Charlie smiled. Andy’d been working on that Spock Eyebrow for most of the summer. He was getting pretty good at it, too. “For a mission of grave importance.”
“Oh?”
“A mission to find evidence that Mister Bill did indeed apprehend the Triple Six Slasher in the old sawmill.”
“So, we’re going to see Mister Bill?”
“Nope.” Charlie shook his head. “Going to go see what’s in the old sawmill. Bet we can find some bullets or some blood or something.”
“What for?”
“Jackass is saying Mister Bill’s a liar. Saying he’s just telling stories.”
“Dad says Mister Bill’s the real deal. Said he knew a few guys like him in ‘Nam.” Andy said the last word in a reverent half whisper.
“Yeah?”
“Yep,” Andy nodded.
“Well, Jackson doesn’t believe me.”
“You sure about this?”
“Where else are we gonna find proof?”
“Okay,” Andy returned to sweeping. “What are we telling my dad?”
“About?”
“About what we’re doing, where we’re going?”
“Tell him we’re going bike riding,” Charlie said. “Leave it at that.”
“I don’t like lying to my dad.”
“We aren’t telling him any lies.” Charlie put a conspiratorial arm around Andy’s shoulders. “We just aren’t telling him everything we’re doing. Besides, he might not even ask.”
***
The old sawmill loomed large at the juncture of Spruce and Buck canyons. It sat precisely where the two-lane blacktop heading up Buck Creek canyon toward Crawford Springs turned into washboarded gravel.
That old sawmill was the entire reason for the paving in the first place, if you cared to listen to any of the old timers.
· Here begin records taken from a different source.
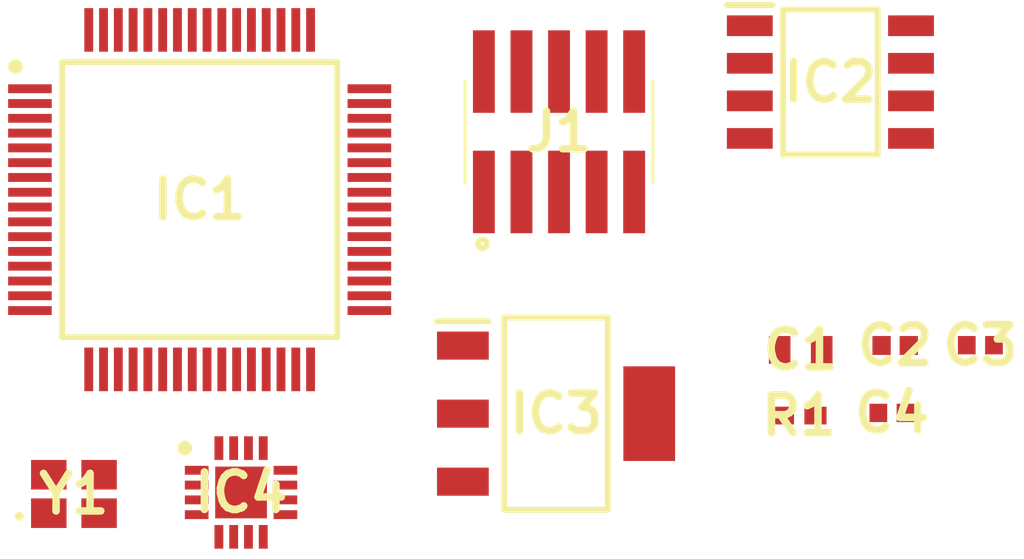
<source format=kicad_pcb>
(kicad_pcb (version 20211014) (generator pcbnew)

  (general
    (thickness 1.6)
  )

  (paper "A4")
  (layers
    (0 "F.Cu" signal)
    (31 "B.Cu" signal)
    (32 "B.Adhes" user "B.Adhesive")
    (33 "F.Adhes" user "F.Adhesive")
    (34 "B.Paste" user)
    (35 "F.Paste" user)
    (36 "B.SilkS" user "B.Silkscreen")
    (37 "F.SilkS" user "F.Silkscreen")
    (38 "B.Mask" user)
    (39 "F.Mask" user)
    (40 "Dwgs.User" user "User.Drawings")
    (41 "Cmts.User" user "User.Comments")
    (42 "Eco1.User" user "User.Eco1")
    (43 "Eco2.User" user "User.Eco2")
    (44 "Edge.Cuts" user)
    (45 "Margin" user)
    (46 "B.CrtYd" user "B.Courtyard")
    (47 "F.CrtYd" user "F.Courtyard")
    (48 "B.Fab" user)
    (49 "F.Fab" user)
    (50 "User.1" user)
    (51 "User.2" user)
    (52 "User.3" user)
    (53 "User.4" user)
    (54 "User.5" user)
    (55 "User.6" user)
    (56 "User.7" user)
    (57 "User.8" user)
    (58 "User.9" user)
  )

  (setup
    (pad_to_mask_clearance 0)
    (pcbplotparams
      (layerselection 0x00010fc_ffffffff)
      (disableapertmacros false)
      (usegerberextensions false)
      (usegerberattributes true)
      (usegerberadvancedattributes true)
      (creategerberjobfile true)
      (svguseinch false)
      (svgprecision 6)
      (excludeedgelayer true)
      (plotframeref false)
      (viasonmask false)
      (mode 1)
      (useauxorigin false)
      (hpglpennumber 1)
      (hpglpenspeed 20)
      (hpglpendiameter 15.000000)
      (dxfpolygonmode true)
      (dxfimperialunits true)
      (dxfusepcbnewfont true)
      (psnegative false)
      (psa4output false)
      (plotreference true)
      (plotvalue true)
      (plotinvisibletext false)
      (sketchpadsonfab false)
      (subtractmaskfromsilk false)
      (outputformat 1)
      (mirror false)
      (drillshape 1)
      (scaleselection 1)
      (outputdirectory "")
    )
  )

  (net 0 "")
  (net 1 "unconnected-(IC1-Pad1)")
  (net 2 "unconnected-(IC1-Pad2)")
  (net 3 "unconnected-(IC1-Pad3)")
  (net 4 "unconnected-(IC1-Pad4)")
  (net 5 "unconnected-(IC1-Pad5)")
  (net 6 "unconnected-(IC1-Pad6)")
  (net 7 "unconnected-(IC1-Pad7)")
  (net 8 "unconnected-(IC1-Pad8)")
  (net 9 "unconnected-(IC1-Pad9)")
  (net 10 "unconnected-(IC1-Pad10)")
  (net 11 "unconnected-(IC1-Pad11)")
  (net 12 "unconnected-(IC1-Pad12)")
  (net 13 "unconnected-(IC1-Pad13)")
  (net 14 "unconnected-(IC1-Pad14)")
  (net 15 "unconnected-(IC1-Pad15)")
  (net 16 "unconnected-(IC1-Pad16)")
  (net 17 "unconnected-(IC1-Pad17)")
  (net 18 "unconnected-(IC1-Pad18)")
  (net 19 "unconnected-(IC1-Pad19)")
  (net 20 "unconnected-(IC1-Pad20)")
  (net 21 "unconnected-(IC1-Pad21)")
  (net 22 "unconnected-(IC1-Pad22)")
  (net 23 "unconnected-(IC1-Pad23)")
  (net 24 "unconnected-(IC1-Pad24)")
  (net 25 "unconnected-(IC1-Pad25)")
  (net 26 "unconnected-(IC1-Pad26)")
  (net 27 "unconnected-(IC1-Pad27)")
  (net 28 "unconnected-(IC1-Pad28)")
  (net 29 "unconnected-(IC1-Pad29)")
  (net 30 "unconnected-(IC1-Pad30)")
  (net 31 "unconnected-(IC1-Pad31)")
  (net 32 "unconnected-(IC1-Pad32)")
  (net 33 "unconnected-(IC1-Pad33)")
  (net 34 "unconnected-(IC1-Pad34)")
  (net 35 "unconnected-(IC1-Pad35)")
  (net 36 "unconnected-(IC1-Pad36)")
  (net 37 "unconnected-(IC1-Pad37)")
  (net 38 "unconnected-(IC1-Pad38)")
  (net 39 "unconnected-(IC1-Pad39)")
  (net 40 "unconnected-(IC1-Pad40)")
  (net 41 "unconnected-(IC1-Pad41)")
  (net 42 "unconnected-(IC1-Pad42)")
  (net 43 "unconnected-(IC1-Pad43)")
  (net 44 "unconnected-(IC1-Pad44)")
  (net 45 "unconnected-(IC1-Pad45)")
  (net 46 "unconnected-(IC1-Pad46)")
  (net 47 "unconnected-(IC1-Pad47)")
  (net 48 "unconnected-(IC1-Pad48)")
  (net 49 "unconnected-(IC1-Pad49)")
  (net 50 "unconnected-(IC1-Pad50)")
  (net 51 "unconnected-(IC1-Pad51)")
  (net 52 "unconnected-(IC1-Pad52)")
  (net 53 "unconnected-(IC1-Pad53)")
  (net 54 "unconnected-(IC1-Pad54)")
  (net 55 "unconnected-(IC1-Pad55)")
  (net 56 "unconnected-(IC1-Pad56)")
  (net 57 "unconnected-(IC1-Pad57)")
  (net 58 "unconnected-(IC1-Pad58)")
  (net 59 "unconnected-(IC1-Pad59)")
  (net 60 "unconnected-(IC1-Pad60)")
  (net 61 "unconnected-(IC1-Pad62)")
  (net 62 "unconnected-(IC1-Pad63)")
  (net 63 "unconnected-(IC1-Pad64)")
  (net 64 "unconnected-(IC2-Pad1)")
  (net 65 "unconnected-(IC2-Pad2)")
  (net 66 "unconnected-(IC2-Pad3)")
  (net 67 "unconnected-(IC2-Pad4)")
  (net 68 "unconnected-(IC2-Pad5)")
  (net 69 "unconnected-(IC2-Pad6)")
  (net 70 "unconnected-(IC2-Pad7)")
  (net 71 "unconnected-(IC2-Pad8)")
  (net 72 "unconnected-(IC3-Pad1)")
  (net 73 "unconnected-(IC3-Pad2)")
  (net 74 "unconnected-(IC3-Pad3)")
  (net 75 "unconnected-(IC3-Pad4)")
  (net 76 "unconnected-(IC4-Pad1)")
  (net 77 "unconnected-(IC4-Pad2)")
  (net 78 "unconnected-(IC4-Pad3)")
  (net 79 "unconnected-(IC4-Pad4)")
  (net 80 "unconnected-(IC4-Pad5)")
  (net 81 "unconnected-(IC4-Pad6)")
  (net 82 "unconnected-(IC4-Pad7)")
  (net 83 "unconnected-(IC4-Pad8)")
  (net 84 "unconnected-(IC4-Pad9)")
  (net 85 "unconnected-(IC4-Pad10)")
  (net 86 "unconnected-(IC4-Pad11)")
  (net 87 "unconnected-(IC4-Pad12)")
  (net 88 "unconnected-(IC4-Pad13)")
  (net 89 "unconnected-(IC4-Pad14)")
  (net 90 "unconnected-(IC4-Pad15)")
  (net 91 "unconnected-(IC4-Pad16)")
  (net 92 "unconnected-(IC4-Pad17)")
  (net 93 "unconnected-(J1-Pad1)")
  (net 94 "unconnected-(J1-Pad2)")
  (net 95 "unconnected-(J1-Pad3)")
  (net 96 "unconnected-(J1-Pad4)")
  (net 97 "unconnected-(J1-Pad5)")
  (net 98 "unconnected-(J1-Pad6)")
  (net 99 "unconnected-(J1-Pad7)")
  (net 100 "unconnected-(J1-Pad8)")
  (net 101 "unconnected-(J1-Pad9)")
  (net 102 "unconnected-(J1-Pad10)")
  (net 103 "unconnected-(Y1-Pad1)")
  (net 104 "unconnected-(Y1-Pad2)")
  (net 105 "unconnected-(Y1-Pad3)")
  (net 106 "unconnected-(Y1-Pad4)")
  (net 107 "unconnected-(C1-Pad1)")
  (net 108 "unconnected-(C1-Pad2)")
  (net 109 "unconnected-(C2-Pad1)")
  (net 110 "unconnected-(C2-Pad2)")
  (net 111 "unconnected-(C3-Pad1)")
  (net 112 "unconnected-(C3-Pad2)")
  (net 113 "unconnected-(C4-Pad1)")
  (net 114 "unconnected-(C4-Pad2)")
  (net 115 "Net-(IC1-Pad61)")
  (net 116 "GND")

  (footprint "SamacSys_Parts:QFP50P1200X1200X160-64N" (layer "F.Cu") (at 106.68 81.28))

  (footprint "SamacSys_Parts:FTSH-105-XX-YYY-DV-K-P-TR" (layer "F.Cu") (at 118.83 78.985))

  (footprint "SamacSys_Parts:CAPC1005X60N" (layer "F.Cu") (at 130.195 86.21))

  (footprint "SamacSys_Parts:CAPC1005X55N" (layer "F.Cu") (at 130.085 88.49))

  (footprint "SamacSys_Parts:NX2520SA24000000MHZB8" (layer "F.Cu") (at 102.43 91.23))

  (footprint "SamacSys_Parts:CAPC1608X90N" (layer "F.Cu") (at 127 86.36))

  (footprint "SamacSys_Parts:RESC1005X40N" (layer "F.Cu") (at 126.95 88.58))

  (footprint "SamacSys_Parts:QFN50P300X300X80-17N-D" (layer "F.Cu") (at 108.08 91.18))

  (footprint "SamacSys_Parts:SOIC127P600X175-8N" (layer "F.Cu") (at 128.005 77.305))

  (footprint "SamacSys_Parts:CAPC1005X55N" (layer "F.Cu") (at 133.075 86.2))

  (footprint "SamacSys_Parts:SOT230P700X180-4N" (layer "F.Cu") (at 118.73 88.515))

)

</source>
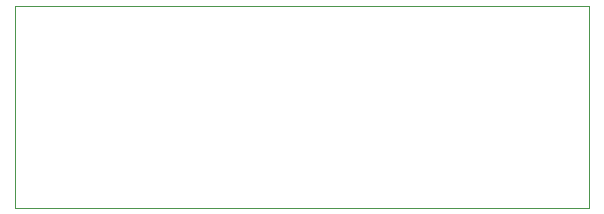
<source format=gbr>
%TF.GenerationSoftware,KiCad,Pcbnew,7.0.9*%
%TF.CreationDate,2025-02-03T19:38:27-05:00*%
%TF.ProjectId,squircuit_relay_prototyping,73717569-7263-4756-9974-5f72656c6179,rev?*%
%TF.SameCoordinates,Original*%
%TF.FileFunction,Profile,NP*%
%FSLAX46Y46*%
G04 Gerber Fmt 4.6, Leading zero omitted, Abs format (unit mm)*
G04 Created by KiCad (PCBNEW 7.0.9) date 2025-02-03 19:38:27*
%MOMM*%
%LPD*%
G01*
G04 APERTURE LIST*
%TA.AperFunction,Profile*%
%ADD10C,0.100000*%
%TD*%
G04 APERTURE END LIST*
D10*
X16002000Y-12573000D02*
X64643000Y-12573000D01*
X64643000Y-29718000D01*
X16002000Y-29718000D01*
X16002000Y-12573000D01*
M02*

</source>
Shut down long before Charlie’s momma was born, the sawmill served as the setting for ghost stories and urban legends among Charlie and his friends. Especially after they heard Mister Bill’s story about the Triple Six Slasher.
Charlie and Andy sat astride their bikes and stared at the weathered siding, faded to the color of dirt. The plywood sheeting that covered the windows and doors, though somewhat newer, was in a similar state, splintering and peeling at the edges.
“Wonder how the Slasher got in there with it all boarded up like that?” Andy asked.
“I don’t think it was like this back then.” Charlie lifted his ball cap and scratched his head. The slight breeze felt pretty good after racing all the way from Andy’s house.
“Maybe,” Andy allowed. “When did Mister Bill catch him?”
“Spring of sixty-two.” Charlie did his best to mimic Mister Bill’s drawl. The old man had a voice like the inside of his ball glove. Smooth, soft, and well-worn.
“Geeze that’s twenty…”
“Twenty-five years, three months, and six days.” Charlie finished the math for Andy. He’d done it so many times it was like a running calendar in his head.
“Long time ago.”
“Yeah.” Charlie nodded in agreement. “Mister Bill said the Slasher was going in and out where the mill hangs out over the creek. Where they brought in the logs.”
“That how we’re getting in?”
“Nope.” Charlie pulled the backpack over his shoulder, unzipped it, and retrieved a small crowbar and a hammer he’d liberated from Momma’s tools. “We’ll just pull a couple boards off the window on the other side by the sawdust pile. Go in that way. Then on the way out we put the boards back.” He waggled the hammer.
***
“Where’s all the big saw blades and conveyor belts and stuff?” Andy wondered.
“Mister Bill said they were sold off not long after the mill closed down in the late Fifties.” Charlie let the anemic beam of his flashlight play over the inside of the old mill.
Here and there, dust motes, kicked up by their passage, drifted through the light’s wan beam and floated in the shafts of sunlight shining through gaps in the window boards. It smelled weird, sour, and musty; like old sawdust and axle grease.
“Are you sure we should be in here?”
“I need proof, Andy.” Charlie rounded on his friend. “I’m sick and tired of Jackson. He says Mister Bill’s a liar. Mister Bill says I should do what he does and ignore it. But I can’t Andy. I just can’t.”
“Okay.” Andy nodded. “Where do we start?”
“In the back where the old water wheel used to be.” Charlie pointed with his flashlight.